Bret’s dad shrugged.
“We almost never see our grandbaby,” Bret’s mom continued. “Darcy up and moved to Columbia, and now she’s living with a...” Her voice dropped to a whisper. “...a Mexican. Our little granddaughter, growing up in the city with a bunch of Mexicans. Probably eating burritos as we speak!”
“Judge says we can’t do a thing about it,” Bret’s dad said.
“Back to the bright lights over town,” Rudley said. “Did you see any? Or any glowing objects at all, perhaps parked in a cow pasture?”
“Didn’t see nothing like that,” Bret’s dad mumbled.
“Well, I do have a little self-help brochure I wrote, for people who’ve been abducted, and for the families of the abducted, too. It’s normally $5.99, but I’ll let you folks have one for free.” Rudley handed over a thick booklet with a flying saucer on the cover.
“What is this?” the crying mother asked.
“Aliens?” Bret’s dad scowled. “Is that it? You come here to talk to us about aliens?”
“Well, yes, sir,” Rudley told him. “There’s an epidemic of Americans being abducted and studied by extraterrestrial visitors, you see...they’re not from our dimension. They’re from a different Earth, in the ninth dimension.”
Mr. Daniels stared at him for a second, then stood up, raising his fists. “Get out! Get out of my house!”
“Sir, you should know there are alien-abduction support groups—” Rudley began, before Mr. Daniels punched him in the mouth. The man threw a punch at the camera, too, and it blacked out.

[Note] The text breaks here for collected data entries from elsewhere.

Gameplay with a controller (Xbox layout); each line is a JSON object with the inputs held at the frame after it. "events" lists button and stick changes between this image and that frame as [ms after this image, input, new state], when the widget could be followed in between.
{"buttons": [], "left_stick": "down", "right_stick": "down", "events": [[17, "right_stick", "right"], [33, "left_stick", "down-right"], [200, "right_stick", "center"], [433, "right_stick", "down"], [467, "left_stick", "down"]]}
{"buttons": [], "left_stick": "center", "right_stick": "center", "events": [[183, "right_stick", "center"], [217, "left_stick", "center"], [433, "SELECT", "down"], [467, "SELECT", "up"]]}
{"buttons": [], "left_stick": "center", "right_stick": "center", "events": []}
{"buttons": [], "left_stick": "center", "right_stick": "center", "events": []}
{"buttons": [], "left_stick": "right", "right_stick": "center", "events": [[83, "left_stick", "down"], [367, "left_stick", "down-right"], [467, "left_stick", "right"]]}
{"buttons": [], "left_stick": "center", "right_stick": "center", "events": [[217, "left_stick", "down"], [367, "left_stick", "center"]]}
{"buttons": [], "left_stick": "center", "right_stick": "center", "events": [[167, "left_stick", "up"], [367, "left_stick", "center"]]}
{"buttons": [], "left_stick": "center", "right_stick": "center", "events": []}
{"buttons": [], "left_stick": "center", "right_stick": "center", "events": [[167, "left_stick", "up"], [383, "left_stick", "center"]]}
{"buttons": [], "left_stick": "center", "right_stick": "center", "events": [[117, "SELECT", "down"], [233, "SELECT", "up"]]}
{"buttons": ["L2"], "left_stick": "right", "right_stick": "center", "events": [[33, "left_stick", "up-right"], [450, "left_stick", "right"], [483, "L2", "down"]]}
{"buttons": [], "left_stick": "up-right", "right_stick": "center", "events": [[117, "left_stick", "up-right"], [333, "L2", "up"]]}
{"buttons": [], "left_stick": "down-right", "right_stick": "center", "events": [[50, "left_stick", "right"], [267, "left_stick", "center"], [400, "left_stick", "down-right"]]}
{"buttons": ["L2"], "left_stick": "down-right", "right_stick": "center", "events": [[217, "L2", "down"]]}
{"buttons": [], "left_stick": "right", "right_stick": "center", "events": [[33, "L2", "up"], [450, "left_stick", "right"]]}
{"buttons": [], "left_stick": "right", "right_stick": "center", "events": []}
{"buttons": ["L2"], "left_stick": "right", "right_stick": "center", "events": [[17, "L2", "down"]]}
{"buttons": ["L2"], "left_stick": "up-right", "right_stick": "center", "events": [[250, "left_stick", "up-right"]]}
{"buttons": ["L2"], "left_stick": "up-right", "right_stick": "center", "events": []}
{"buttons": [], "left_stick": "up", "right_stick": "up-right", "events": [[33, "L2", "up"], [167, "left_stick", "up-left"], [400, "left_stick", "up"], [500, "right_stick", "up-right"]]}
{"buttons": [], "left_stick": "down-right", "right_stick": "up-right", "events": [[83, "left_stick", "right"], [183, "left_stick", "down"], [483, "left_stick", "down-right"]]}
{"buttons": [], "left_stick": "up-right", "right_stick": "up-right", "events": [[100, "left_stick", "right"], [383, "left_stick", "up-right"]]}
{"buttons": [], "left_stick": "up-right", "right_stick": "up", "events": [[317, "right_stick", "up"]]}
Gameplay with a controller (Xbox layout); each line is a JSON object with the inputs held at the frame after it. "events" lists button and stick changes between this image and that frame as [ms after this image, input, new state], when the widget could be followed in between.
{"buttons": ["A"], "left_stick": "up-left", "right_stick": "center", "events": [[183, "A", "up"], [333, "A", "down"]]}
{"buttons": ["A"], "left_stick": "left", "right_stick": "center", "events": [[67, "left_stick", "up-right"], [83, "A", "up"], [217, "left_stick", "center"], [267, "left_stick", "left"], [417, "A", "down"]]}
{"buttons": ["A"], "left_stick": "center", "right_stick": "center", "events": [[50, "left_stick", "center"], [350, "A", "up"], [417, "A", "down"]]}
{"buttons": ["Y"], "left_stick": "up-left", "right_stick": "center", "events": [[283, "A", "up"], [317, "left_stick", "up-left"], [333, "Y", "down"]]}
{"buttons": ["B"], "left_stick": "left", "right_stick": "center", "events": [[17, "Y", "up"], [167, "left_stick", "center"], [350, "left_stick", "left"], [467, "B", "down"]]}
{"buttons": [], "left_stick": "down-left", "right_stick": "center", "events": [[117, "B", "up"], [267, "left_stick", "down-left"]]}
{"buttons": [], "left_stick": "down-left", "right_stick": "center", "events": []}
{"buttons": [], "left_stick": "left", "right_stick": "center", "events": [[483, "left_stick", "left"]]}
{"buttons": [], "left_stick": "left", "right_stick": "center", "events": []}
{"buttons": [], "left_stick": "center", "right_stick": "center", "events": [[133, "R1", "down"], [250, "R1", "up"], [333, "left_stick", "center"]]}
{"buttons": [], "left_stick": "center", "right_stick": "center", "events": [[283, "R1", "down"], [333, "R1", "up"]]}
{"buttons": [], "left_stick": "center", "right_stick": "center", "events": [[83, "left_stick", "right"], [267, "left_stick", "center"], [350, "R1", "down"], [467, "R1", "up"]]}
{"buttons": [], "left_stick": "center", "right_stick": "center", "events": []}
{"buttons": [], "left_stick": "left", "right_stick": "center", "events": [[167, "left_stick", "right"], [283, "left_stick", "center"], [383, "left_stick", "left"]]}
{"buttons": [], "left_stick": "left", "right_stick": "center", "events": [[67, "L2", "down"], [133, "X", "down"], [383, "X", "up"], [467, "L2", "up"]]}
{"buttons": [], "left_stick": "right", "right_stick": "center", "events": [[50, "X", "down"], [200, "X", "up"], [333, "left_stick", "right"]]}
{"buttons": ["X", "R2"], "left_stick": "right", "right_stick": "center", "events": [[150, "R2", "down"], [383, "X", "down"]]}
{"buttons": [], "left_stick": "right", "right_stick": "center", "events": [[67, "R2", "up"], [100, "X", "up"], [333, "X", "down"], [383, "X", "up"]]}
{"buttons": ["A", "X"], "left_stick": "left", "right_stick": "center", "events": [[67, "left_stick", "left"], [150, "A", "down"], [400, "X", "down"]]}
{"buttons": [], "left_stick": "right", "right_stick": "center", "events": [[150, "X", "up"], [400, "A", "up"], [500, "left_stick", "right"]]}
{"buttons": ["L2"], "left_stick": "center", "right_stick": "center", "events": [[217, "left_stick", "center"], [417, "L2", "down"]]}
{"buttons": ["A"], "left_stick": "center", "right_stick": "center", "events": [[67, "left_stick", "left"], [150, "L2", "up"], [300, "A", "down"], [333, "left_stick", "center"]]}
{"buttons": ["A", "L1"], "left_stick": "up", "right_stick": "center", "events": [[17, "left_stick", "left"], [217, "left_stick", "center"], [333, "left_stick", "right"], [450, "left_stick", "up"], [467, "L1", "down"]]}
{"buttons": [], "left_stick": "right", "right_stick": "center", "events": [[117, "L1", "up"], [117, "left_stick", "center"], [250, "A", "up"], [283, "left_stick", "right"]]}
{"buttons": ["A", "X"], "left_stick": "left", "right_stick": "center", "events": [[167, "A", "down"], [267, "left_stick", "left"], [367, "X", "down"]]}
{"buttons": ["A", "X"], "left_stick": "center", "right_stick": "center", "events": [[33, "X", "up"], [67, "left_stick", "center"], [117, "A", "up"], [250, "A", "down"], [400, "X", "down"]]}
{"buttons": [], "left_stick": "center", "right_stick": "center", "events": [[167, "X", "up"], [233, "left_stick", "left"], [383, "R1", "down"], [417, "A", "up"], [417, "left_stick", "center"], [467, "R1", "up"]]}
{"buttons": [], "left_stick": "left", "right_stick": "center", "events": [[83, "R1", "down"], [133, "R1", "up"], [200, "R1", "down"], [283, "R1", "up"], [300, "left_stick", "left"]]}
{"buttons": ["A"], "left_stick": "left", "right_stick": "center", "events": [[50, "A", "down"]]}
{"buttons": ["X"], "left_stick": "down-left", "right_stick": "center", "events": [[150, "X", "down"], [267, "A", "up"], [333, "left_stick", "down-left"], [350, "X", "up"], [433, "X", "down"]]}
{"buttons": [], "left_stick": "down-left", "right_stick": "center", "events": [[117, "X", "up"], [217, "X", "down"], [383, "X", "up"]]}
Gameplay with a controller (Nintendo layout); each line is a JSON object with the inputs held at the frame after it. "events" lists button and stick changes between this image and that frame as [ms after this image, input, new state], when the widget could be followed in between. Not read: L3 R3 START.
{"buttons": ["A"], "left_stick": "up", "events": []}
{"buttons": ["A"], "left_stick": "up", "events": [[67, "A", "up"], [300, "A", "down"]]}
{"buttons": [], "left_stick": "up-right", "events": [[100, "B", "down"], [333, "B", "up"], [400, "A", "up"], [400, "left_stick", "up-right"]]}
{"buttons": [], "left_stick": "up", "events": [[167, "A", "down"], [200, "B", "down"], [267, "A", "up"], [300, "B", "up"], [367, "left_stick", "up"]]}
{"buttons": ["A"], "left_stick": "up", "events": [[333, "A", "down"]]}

The video skipped back to Rudley in his basement.
“Okay, well, that’s all the footage Beauford bothered to edit this week,” Rudley said. “Check this website again for future updates about our trip to Fallen Oak...where the alien visitors got a little too greedy for their own good, methinks!”
“No, please, no future updates,” Jenny said. “That was bad enough.”
“I know.” Seth closed the laptop. “What if other people, not I-have-a-webcam-show-in-my-basement types, start looking into it?”
“There’s still no reason to come looking for us,” Jenny said. “We died in the fire at your house, right? We’re dead.”
“Except we’re not.”
“Nobody knows that.”
“Plenty of people know it, Jenny.”
“Then what do you want me to do about it?” Jenny was surprised to hear herself scream. She made herself speak more calmly. “I mean, there’s nothing we can do.”
“I just thought you should know about it.”
“Now I know about it. Now what?” Jenny chewed her lip, worried. She grasped his hand in hers.
“We could make out,” Seth suggested.
“Maybe.”
“You could tell me what happened to us.”
“What do you mean?” she looked at him.
“The carnival, the tent revival. Did we get away? The last I heard, I’d done this really awesome thing, rescued you and carried you away on horseback, and it made you super-horny.”
“Maybe I should keep more of my thoughts to myself,” Jenny said.
“And then you ripped your dress in half for me.” Seth grinned.
“It wasn’t for you, it was for the horse.”
“Gross.”
“Do you want to hear the story or not, Seth?”
“I want to hear it. I like stories where I’m the hero.”
“Maybe I should stop where we were,” Jenny said, laying her head on his shoulder. “Things go downhill, just like all our lives.”
“Sounds promising. Too much happiness is boring, right? Make sure you talk more about how much I turned you on.”
Jenny took a deep breath and continued the story.